All I know is, every so often the door opens and they slide some food inside. Afterwards, Jerry enters with three other guards. They untie me, rifles aimed. After I’ve eaten, they tie me up again.
This is my life. It gives me time to think about Jamie. About our child.
I want to know if Garret is tricking me. But, the more I think about it, the more likely it seems that Jamie really is pregnant. We never used protection.
I have no idea what the date is. I sleep at random intervals, dreaming either of Jamie and our child, or of Declan and Cormac, all the vicious, violent ways I’m going to kill them.
Then, after having just woken from a sunny dream of Jamie taking photos of our child on a picturesque beach, the cell door swings open.
It’s Declan, grinning manically. He steps into the room, followed by Jerry. “Missed me?”
I smile calmly and say nothing.
“Well?” he grunts. “I asked you a question, Russian.”

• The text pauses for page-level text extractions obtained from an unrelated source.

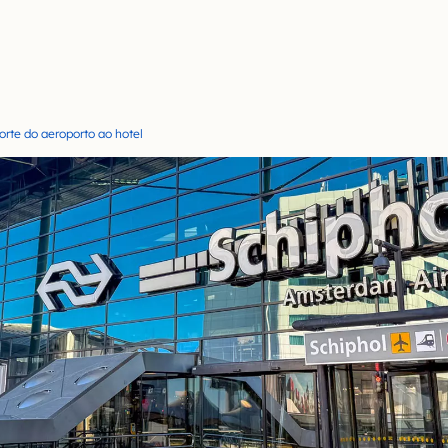
rte do aeroporto ao hotel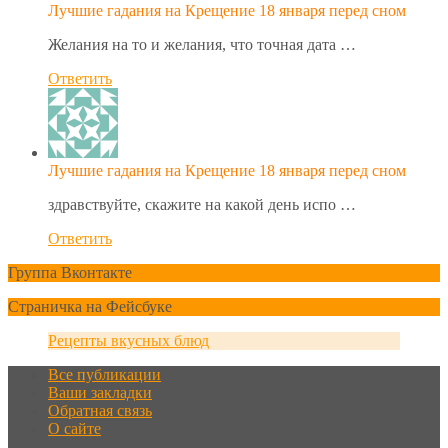
Лучшие гадания на Крещение 18 января перед сном
Желания на то и желания, что точная дата …
Ответить
Лучшие гадания на Крещение 18 января перед сном
здравствуйте, скажите на какой день испо …
Ответить
Группа Вконтакте
Страничка на Фейсбуке
Рецепты вкусных блюд
Все публикации
Ваши закладки
Обратная связь
О сайте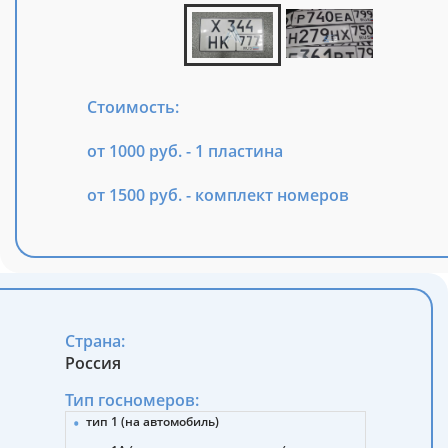
Стоимость:
от 1000 руб. - 1 пластина
от 1500 руб. - комплект номеров
Страна:
Россия
Тип госномеров:
тип 1 (на автомобиль)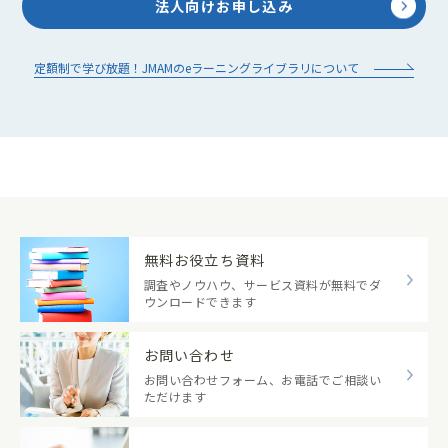
法人向けお申し込み
定額制で学び放題！JMAMのeラーニングライブラリについて
無料お役立ち資料
調査やノウハウ、サービス資料が無料でダ
ウンロードできます
お問い合わせ
お問い合わせフォーム、お電話でご相談い
ただけます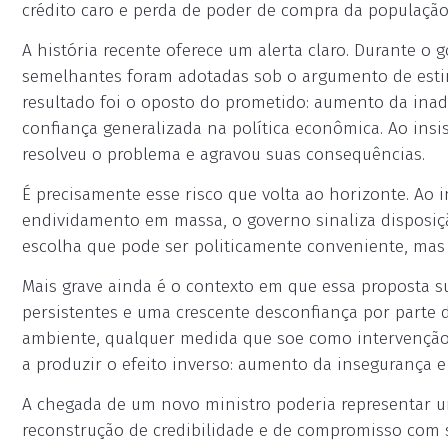
crédito caro e perda de poder de compra da população
A história recente oferece um alerta claro. Durante o g
semelhantes foram adotadas sob o argumento de estim
resultado foi o oposto do prometido: aumento da inad
confiança generalizada na política econômica. Ao insis
resolveu o problema e agravou suas consequências.
É precisamente esse risco que volta ao horizonte. Ao 
endividamento em massa, o governo sinaliza disposiçã
escolha que pode ser politicamente conveniente, mas
Mais grave ainda é o contexto em que essa proposta sur
persistentes e uma crescente desconfiança por parte
ambiente, qualquer medida que soe como intervenção 
a produzir o efeito inverso: aumento da insegurança e
A chegada de um novo ministro poderia representar u
reconstrução de credibilidade e de compromisso com s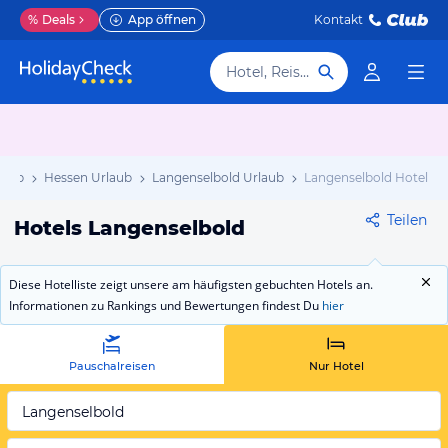
%
Deals
App öffnen
Kontakt
Hotel, Reiseziel
laub
Hessen Urlaub
Langenselbold Urlaub
Langenselbold Hotels
Teilen
Hotels Langenselbold
Diese Hotelliste zeigt unsere am häufigsten gebuchten Hotels an.
Informationen zu Rankings und Bewertungen findest Du
hier
Pauschalreisen
Nur Hotel
Langenselbold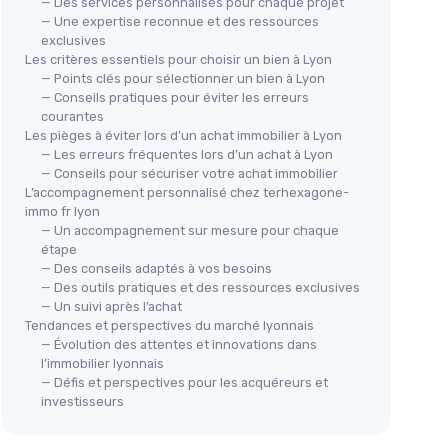
— Des services personnalisés pour chaque projet
— Une expertise reconnue et des ressources
exclusives
Les critères essentiels pour choisir un bien à Lyon
— Points clés pour sélectionner un bien à Lyon
— Conseils pratiques pour éviter les erreurs
courantes
Les pièges à éviter lors d’un achat immobilier à Lyon
— Les erreurs fréquentes lors d’un achat à Lyon
— Conseils pour sécuriser votre achat immobilier
L’accompagnement personnalisé chez terhexagone-
immo fr lyon
— Un accompagnement sur mesure pour chaque
étape
— Des conseils adaptés à vos besoins
— Des outils pratiques et des ressources exclusives
— Un suivi après l’achat
Tendances et perspectives du marché lyonnais
— Évolution des attentes et innovations dans
l’immobilier lyonnais
— Défis et perspectives pour les acquéreurs et
investisseurs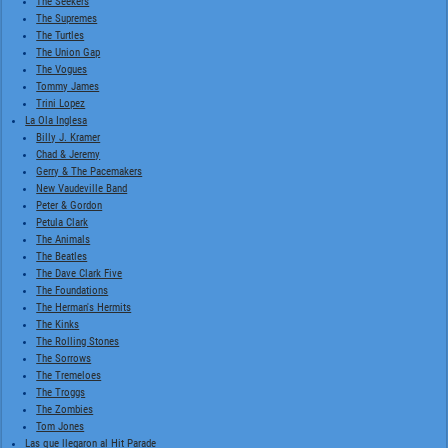
The Seekers
The Supremes
The Turtles
The Union Gap
The Vogues
Tommy James
Trini Lopez
La Ola Inglesa
Billy J. Kramer
Chad & Jeremy
Gerry & The Pacemakers
New Vaudeville Band
Peter & Gordon
Petula Clark
The Animals
The Beatles
The Dave Clark Five
The Foundations
The Herman's Hermits
The Kinks
The Rolling Stones
The Sorrows
The Tremeloes
The Troggs
The Zombies
Tom Jones
Las que llegaron al Hit Parade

He is drunk, I note. And not responding is making him angry. Good. I want to make him angry. Maybe then I can make him do something foolish.
“Russian!” he roars.
I just keep smiling. I can tell he’s infuriated.
“Never give a man what he wants,” I say in Russian. After a long pause, I continue. “Osip, you taught me well. I can see how desperately this worm wants to get a rise out of me. Well, he will be waiting the rest of his life for that. He will be waiting until he’s no longer a fucking coward. Which will never happen.”